(The Center Square) – The labor market in Nebraska is tight, and the restaurant industry in particular is having a difficult time finding enough workers, Zoe Olson, executive director of the Nebraska Restaurant Association told The Center Square.
"Nebraska's unemployment rate is 2.2%, the lowest in the nation " Olson said. "We don't have any more people in the state and we still have the same number of jobs available across the landscape."
In a September survey by the restaurant association, 90% of Nebraska operators said their restaurants currently lack enough employees to support the existing customer demand.
For months, restaurants have been reducing their hours and days that they are open to deal with the shortage, Olson said.
"Over the Fourth of July weekend and Labor Day, we had some restaurants that closed for several days just to give their staff time off," she said. "It's an ongoing situation trying to figure out how to let employees have some quality of life so they don't leave you."
Both food costs and labor costs are up, the survey found. Profits are down.
"Ninety-three percent of Nebraska operators say their profit margin is lower than it was prior to the COVID-19 outbreak," the association said. "None say their profit margin is higher."

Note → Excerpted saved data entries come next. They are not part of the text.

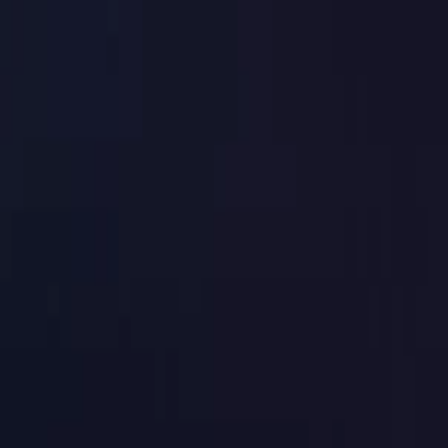
Toggle Menu
Toggle Menu
Browse Proxies
Location
Use Cases
Resources
Tools
Pricin
Browse Proxies
Location
Countries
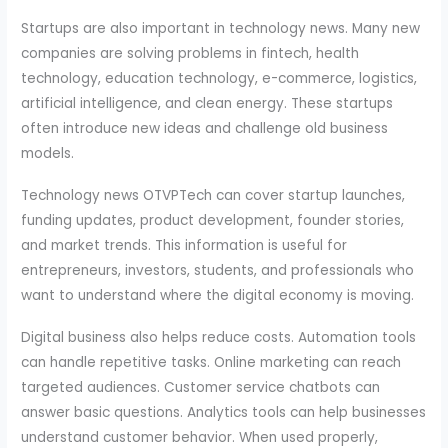
Startups are also important in technology news. Many new
companies are solving problems in fintech, health
technology, education technology, e-commerce, logistics,
artificial intelligence, and clean energy. These startups
often introduce new ideas and challenge old business
models.
Technology news OTVPTech can cover startup launches,
funding updates, product development, founder stories,
and market trends. This information is useful for
entrepreneurs, investors, students, and professionals who
want to understand where the digital economy is moving.
Digital business also helps reduce costs. Automation tools
can handle repetitive tasks. Online marketing can reach
targeted audiences. Customer service chatbots can
answer basic questions. Analytics tools can help businesses
understand customer behavior. When used properly,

Some restaurants have closed in part because of staffing shortages, Olson said.
There was actually a labor shortage in Nebraska even before the COVID-19 pandemic that only worsened once the pandemic hit, Olson said.
Ultimately, the solution is immigration reform to allow more migrants to enter the country legally, she said.
"The birth rate in Nebraska and the rest of the United States is not high enough to sustain our work force," she said. "Until we get true immigration reform, we really don't see a way out of this. Even if the birth rate were to increase dramatically, it would still be 20 years before those children would be old enough to work."